Says Hamill, "She was filled with this amazing sense of wonder about New York. It was a lot bigger than Belfast, where she was from.

"At the time nobody had any money and so she used to take us out on these weekend trips to the city. She had an amazing enjoyment of diversity of the place, of there being people unlike her, which is the glory of New York - that it's filled with people who are not like you. She thought it was literally thrilling, this marvelous place, this Oz. And because she was a Catholic from Belfast, she was determined not to do to anybody what had been done to her."

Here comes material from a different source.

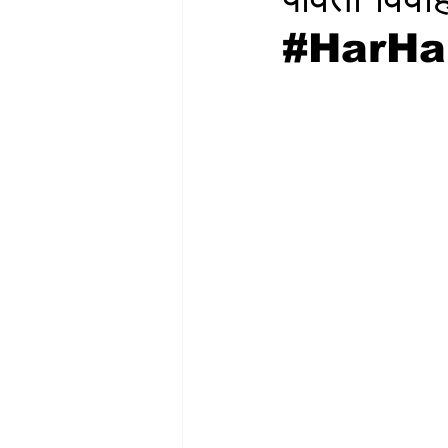
#HarHa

Meaning discriminate against unjustly. Knowing the history of the Irish in New York, Hamill takes a strong line on the current immigration crisis.

"When I think about it I just can't stand the notion that any Irishman or woman who went through the bulls*** the Irish went through here would turn around and reject anyone else. Some people don't understand that a Mexican woman hurrying off to clean someone else's house is my mother.

"They're here for the same damn reasons and they're doing the worst jobs so their kids won't have to. That's the way it worked for us then, and it's the way it should work right now. It enrages me. The ones who call themselves Christians - do they think Jesus would be patrolling the border facing Mexico to shoot guys named Jesus?"

For Hamill, being both Irish and American, freedom is most fully expressed through generosity to others. It's a lesson he learned young, in a time of deprivation.

What changed things for Hamill and the neighborhood he came from was what he calls "the greatest piece of legislation in my lifetime," the G.I. Bill.

"If an Irish kid came home and said to his parents, 'I want to be a writer or an actor,' they'd look at him and say, 'Who do you think you are?' They were the victims of what I call the green ceiling," Hamill says.

"They were a generation so mauled by the Depression that they didn't want their kids to want what they could not get. Because the deck was stacked, or the doors were closed, or it was a foolish dream or it was better to take the cops test or the fireman's test."

But thanks to the G.I. Bill blue collar America, within just 10 years, had become a completely different place.

Says Hamill, "It meant that the sons of blue collar Irish factory workers or Jewish cab drivers or Italian construction workers could send their sons to university to study Spinoza too."

With their foot finally in the door, they didn't go back to the blue-collar jobs that their fathers had. "What I always say about the Irish is that they won all the late rounds," Hamill feels.

As for readers of his new book, Hamill is typically candid. "I would hope they come away from it thinking that it doesn't add a cent to human lousiness. And I hope that it says that even in the worst times better times are coming.

"I come from those people. They never deluded you that tomorrow would be better, but they suggested that the day after tomorrow might be a hell of a lot better and it turned out to be true. Anything that makes us more human is the stuff of novels."